■ **Work instructions**
Copy word for word every line from the start of the records through the line containing "Kıbrıs Türkü’nün ve", including that line.

■ **Exercise data**
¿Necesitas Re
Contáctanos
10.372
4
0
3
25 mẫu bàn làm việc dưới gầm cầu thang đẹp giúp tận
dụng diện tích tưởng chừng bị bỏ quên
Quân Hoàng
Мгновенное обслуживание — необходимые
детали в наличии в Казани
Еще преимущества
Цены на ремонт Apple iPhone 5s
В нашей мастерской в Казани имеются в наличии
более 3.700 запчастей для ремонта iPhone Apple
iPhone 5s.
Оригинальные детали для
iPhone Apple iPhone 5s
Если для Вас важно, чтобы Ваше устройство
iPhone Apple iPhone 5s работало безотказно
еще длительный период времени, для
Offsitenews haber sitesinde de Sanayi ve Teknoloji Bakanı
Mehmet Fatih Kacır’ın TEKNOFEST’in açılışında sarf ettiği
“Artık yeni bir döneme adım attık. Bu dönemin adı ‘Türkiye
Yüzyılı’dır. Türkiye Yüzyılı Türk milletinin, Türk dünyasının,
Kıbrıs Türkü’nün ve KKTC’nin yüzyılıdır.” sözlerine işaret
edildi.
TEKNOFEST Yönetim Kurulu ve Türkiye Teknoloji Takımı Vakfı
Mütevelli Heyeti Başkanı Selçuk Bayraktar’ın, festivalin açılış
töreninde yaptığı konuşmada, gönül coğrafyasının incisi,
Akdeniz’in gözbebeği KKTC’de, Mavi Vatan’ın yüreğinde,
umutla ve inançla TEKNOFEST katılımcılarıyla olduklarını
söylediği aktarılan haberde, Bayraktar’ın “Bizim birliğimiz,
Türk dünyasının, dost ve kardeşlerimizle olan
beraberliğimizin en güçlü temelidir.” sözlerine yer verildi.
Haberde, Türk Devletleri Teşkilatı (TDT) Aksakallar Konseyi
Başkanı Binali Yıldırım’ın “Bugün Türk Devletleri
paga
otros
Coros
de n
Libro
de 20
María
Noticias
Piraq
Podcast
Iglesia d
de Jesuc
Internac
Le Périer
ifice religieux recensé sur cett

■ **Response box**
¿Necesitas Re
Contáctanos
10.372
4
0
3
25 mẫu bàn làm việc dưới gầm cầu thang đẹp giúp tận
dụng diện tích tưởng chừng bị bỏ quên
Quân Hoàng
Мгновенное обслуживание — необходимые
детали в наличии в Казани
Еще преимущества
Цены на ремонт Apple iPhone 5s
В нашей мастерской в Казани имеются в наличии
более 3.700 запчастей для ремонта iPhone Apple
iPhone 5s.
Оригинальные детали для
iPhone Apple iPhone 5s
Если для Вас важно, чтобы Ваше устройство
iPhone Apple iPhone 5s работало безотказно
еще длительный период времени, для
Offsitenews haber sitesinde de Sanayi ve Teknoloji Bakanı
Mehmet Fatih Kacır’ın TEKNOFEST’in açılışında sarf ettiği
“Artık yeni bir döneme adım attık. Bu dönemin adı ‘Türkiye
Yüzyılı’dır. Türkiye Yüzyılı Türk milletinin, Türk dünyasının,
Kıbrıs Türkü’nün ve KKTC’nin yüzyılıdır.” sözlerine işaret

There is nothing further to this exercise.